The Recovery Time Objective (RTO) is the amount of time that can elapse without significant impact to the company. If possible, this figure should be based on hard data. Accounting should be able to help quantify the impact of a one-hour outage. Don’t forget any SLA penalties or fines that incur. From a qualitative perspective, brand damage and customer “ill will” should also be considered.
Part of the BCP/DRP process should also include a risk assessment to determine what risks should be protected against (mitigated). A comprehensive list of what could go wrong will help to implement adequate and appropriate controls. A risk assessment also includes a Business Impact Analysis (BIA) that quantifies the severity (or impact) should one of the risks be compromised, as well as the probability of an event happening. You can’t protect against everything, so make the most of a limited budget and resources by protecting against the most likely risks with the highest impact.How Should a BCP or DRP Be Constructed?
Fortunately, you do not need to re-invent the wheel. There are several online templates for business continuity and disaster recovery plans that are available for free. One of the more popular and widely referenced documents is from the U.S. Government National Institute of Standards and Technology (NIST):
A word of caution, though: Don’t try to force your organization to comply with every part of the template. One size does not fit all. Although some changes to processes are inevitable, it is unrealistic for most public companies to meet every government requirement. Modify the template to reflect reality and your company's risk tolerance and ability to process change. Take an iterative approach. The first version of your BCP/DRP does not have to be perfect.When and How Should Employees Be Trained on the Plan?
A business continuity plan is more of a shift in culture than a point in time. A BCP is an ongoing process that is tied to the business requirements of any new hardware or software. A system’s data criticality rating, backup requirements, system owner, and dependencies need to be considered prior to implementation. This information should be stored within a central repository and made available during change control requests, maintenance windows, patching, and other activities.

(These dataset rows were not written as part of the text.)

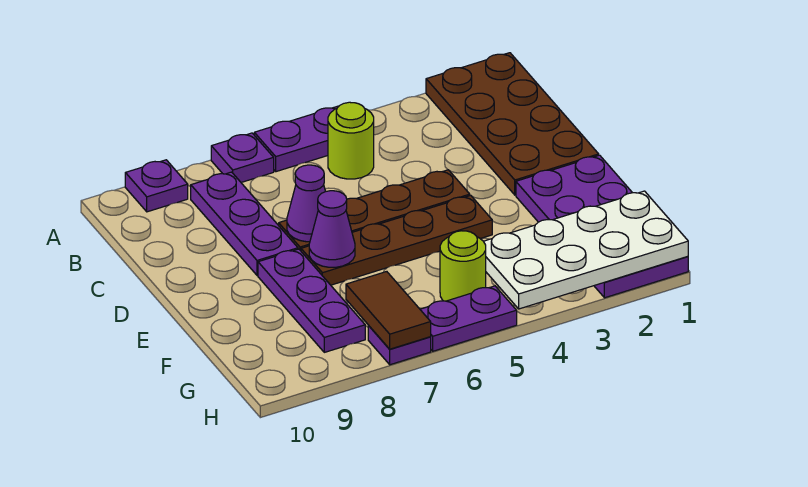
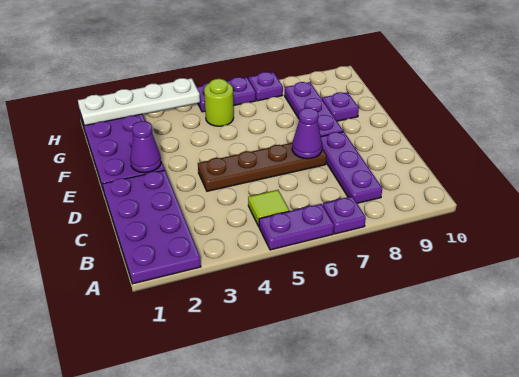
brown plate A1:D2 level 1 -> purple plate A1:D2 level 1
purple plate A9 level 1 -> purple plate F9 level 1
lime round brick B5 level 1 -> lime tile B5 level 1
brown plate E4:E7 level 1 -> none
purple cone E7 level 2 -> purple cone E2 level 2
white plate G1:H4 level 2 -> white plate H1:H4 level 2
brown tile G7:H7 level 2 -> none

A disaster recovery plan, on the other hand, should be a formal event and performed at least annually. A DR exercise can vary from a “tabletop exercise” to a full-blown failover to backup systems. The important thing to emphasize is that a DR exercise is not an IT thing. It involves participation from almost every organization within a company. Having the CEO sit in on the exercise not only shows executive support but also emulates reality. Having executives involved also reduces the possibility of them undermining the process in a real event. A well-meaning CEO can derail and prolong an outage with “knee-jerk” reactions if he is not confident that the DRP is solid and if he doesn't trust the process.
A critical step within a DRP exercise is the “retrospective” to go over lessons learned. Every exercise will have “hiccups” that should be addressed, and the plan updated. In addition, environments are dynamic. Hardware and software change, as do people in critical positions. Keeping the DRP updated ensures that the necessary information is available when a real event occurs.
In summary, a Business Continuity Plan (BCP) and a Disaster Recovery Plan (DRP) are separate items that rely heavily on each other. Every company should go through the process of identifying the critical data flows to its organization and how to apply the appropriate protections. These plans don’t need to be huge or overly complex, but they certainly need to be in place.